The Capra Demon Is for the Gays

While waiting for more news about the Breath of the Wild sequel, I started playing Dark Souls on my Nintendo Switch. I’m not into character customization, so my Chosen Undead is the basic male character. I named him Tulip. I am very bad at this game, and Tulip has been having a rough time of it. Yesterday evening, for example, Tulip fell down some stairs and died.

Tulip is currently spending a lot of time with someone called the Capra Demon. The Capra Demon infamously functions as a gatekeeper who blocks the player’s access to the majority of the game. It’s impossible to beat him without knowing exactly what you’re doing or getting help from real-life friends, and the game makes getting help difficult for reasons that are complicated to explain. Everything about this game is complicated to explain, so I hope you’ll forgive me if I leave it at “it’s just very hard to beat this boss.”

The Capra Demon exudes Pyramid Head energy in that he’s extremely fit, shirtless, and carrying two heavy meat-cleaver swords in such a way that his shoulders are pulled back, his chest is thrust forward, and the muscles of his arms are bulging. I made a stupid pastel-colored sketch of him and put it on Twitter, and I immediately lost five followers. I lost five more overnight.

When I say that I hate Pride Month – and sometimes I do hate Pride Month, kind of a lot – what I mean is that I hate the commodification of queer identity, and I hate how this commodification necessitates the sanitization of queer sexuality. Everyone is happy to see cute Disney animals dancing with hearts and rainbows, but nobody actually wants to see gay people being gay. And the Capra Demon is just about as gay as gay can be, which I think is charming and delightful.

I know the history of Pride Month, and I know why it’s important. Still, I wish people were able to accept difference not because it’s fun or attractive, but because… I don’t know, because it’s the right thing to do? Because we’re not animals? Because we’re capable of moral reasoning and extraordinary flexibility concerning what we’re able to accommodate into our worldview? And I just don’t feel that corporate rainbow merch and police-sponsored city pride parades are really helping people outside the community understand that being gay isn’t like Christmas, meaning that it isn’t a “special” thing that we collectively tolerate because it only happens once a year.

= = = =

Written instruction 1. Update the Capra Demon essay between "I know the history" and "once a year.", inclusive, replacing "corporate" with "commercial".
Written instruction 2. Write the next part of the Capra Demon essay, picking up right after its final sentence.

Data lines.
= = = =

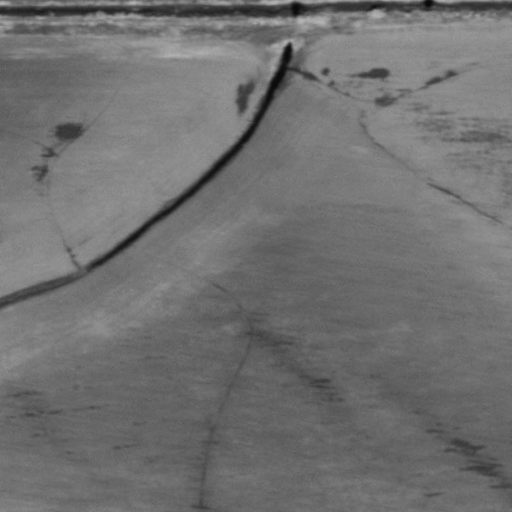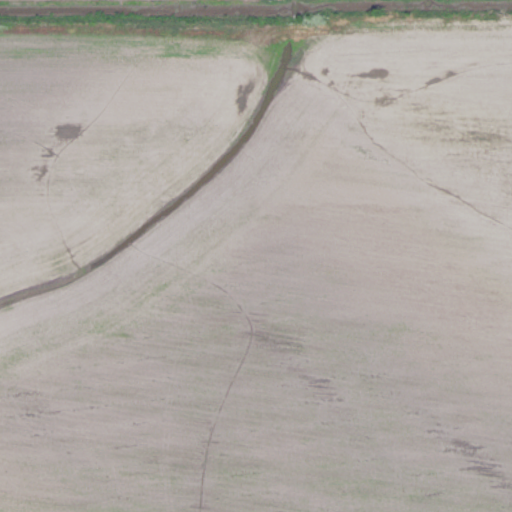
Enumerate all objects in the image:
road: (256, 42)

= = = =

Reply 1.
I know the history of Pride Month, and I know why it’s important. Still, I wish people were able to accept difference not because it’s fun or attractive, but because… I don’t know, because it’s the right thing to do? Because we’re not animals? Because we’re capable of moral reasoning and extraordinary flexibility concerning what we’re able to accommodate into our worldview? And I just don’t feel that commercial rainbow merch and police-sponsored city pride parades are really helping people outside the community understand that being gay isn’t like Christmas, meaning that it isn’t a “special” thing that we collectively tolerate because it only happens once a year.

Reply 2.
Like, being gay is being thirteen years old and playing Dark Souls because your friends are playing it, and then you get to this one boss, and you don’t know what’s going on but there’s just something about him, and the next thing you know you have your pants down and a wad of tissues in your hands, and then when you go to school the next day, maybe the way you talk about this video game character is a little weird, and your friends would never say that they’re homophobic, because of course they aren’t, but there’s just something about you that they don’t like, so they stop talking to you. You’ll make other friends as you find your community, but now you’ll have to live with the anxiety that there’s an element of who you are that a lot of people are always going to understand as being bad and wrong. Just like the Capra Demon is bad and wrong… but don’t his legs look fantastic in that cute little skirt?

I don’t really have a thing for the Capra Demon myself, to be honest, but as soon as I saw him I knew what was up. The Pride Month version of “this is for the gays” has become whatever sweet and wholesome child character is trending from whatever sweet and wholesome children’s cartoon is popular at the moment, but I don’t think that’s an accurate reflection of the reality of queer identity and sexuality. The Capra Demon is for the gays.